Micrometeoroids are bits of rock flying through space. When orbiting Earth, these rocks can reach speeds of up to 22,000 miles per hour and are a regular hazard for astronauts, satellites, and spacecraft.
In early June, a NASA release stated that a micrometeoroid impacted one of the Webb telescope’s hexagonal mirrors between May 23 and May 25; the new report estimates the impact actually occurred between May 22 and May 24.
“We always knew that Webb would have to weather the space environment, which includes harsh ultraviolet light and charged particles from the Sun, cosmic rays from exotic sources in the galaxy, and occasional strikes by micrometeoroids within our solar system,” said Paul Geithner, a technical deputy project manager at NASA’s Goddard Space Flight Center, in a June release.
The Webb telescope’s mirrors were meticulously aligned in order to produce high-resolution images of very faint light sources in the distant universe.
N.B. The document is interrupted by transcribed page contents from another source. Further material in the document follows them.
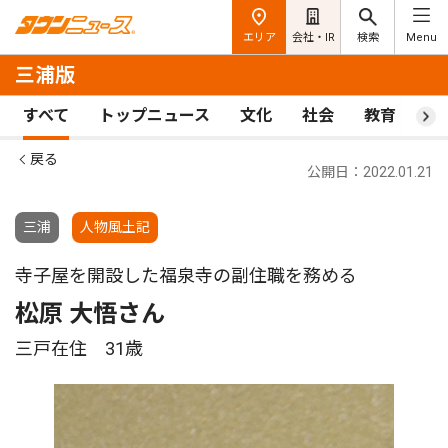
エリア
会社・IR
検索
Menu
三浦版
すべて
トップニュース
文化
社会
教育
ス
戻る
公開日：2022.01.21
三浦
人物風土記
寺子屋を開設した福泉寺の副住職を務める
松原 大悟さん
三戸在住 31歳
The recent report compared ground measurements of the mirror segments’ optical quality to the telescope’s current quality; they found significant error in the C3 segment.
Because the C3 segment is just one of 18 hexagonal mirrors making up the telescope’s primary mirror, the micrometeoroid damage is relatively small on the full telescope level, the report stated.
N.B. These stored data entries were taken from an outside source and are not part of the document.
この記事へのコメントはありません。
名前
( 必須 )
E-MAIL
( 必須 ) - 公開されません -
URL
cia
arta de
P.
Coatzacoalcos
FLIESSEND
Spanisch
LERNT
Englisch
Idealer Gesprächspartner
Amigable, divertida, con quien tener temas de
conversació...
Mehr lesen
Despite the damage, the team’s initial assessment indicates that Webb “should meet its optical performance requirements for many years.” Thanks to the telescope’s precise launch, it’s expected to be operational for 20 years and will spend the entirety of its tenure at L2, a point in space about a million miles from Earth.
The big unknown, the team stated, is the rate of mirror degradation from micrometeoroids; in other words, how many more-harmful-than-expected space particles will hit the $10 billion observatory. At the time of the June statement about the May impact event, the team detected four micrometeoroid strikes that fell within their expectations for such events, but the larger event is cause for concern. If Webb is more susceptible to micrometeoroid impacts than scientists anticipated, its mirrors will degrade earlier than expected.
It’s possible that the team will turn Webb’s optics away from micrometeoroid strikes to protect its mirrors down the line, but for that to happen, the strikes need to be anticipated. Webb was severely delayed here on Earth, but for an observatory that was launched and commissioned without issue, it was only a matter of time before space threw the Webb scientists a curveball.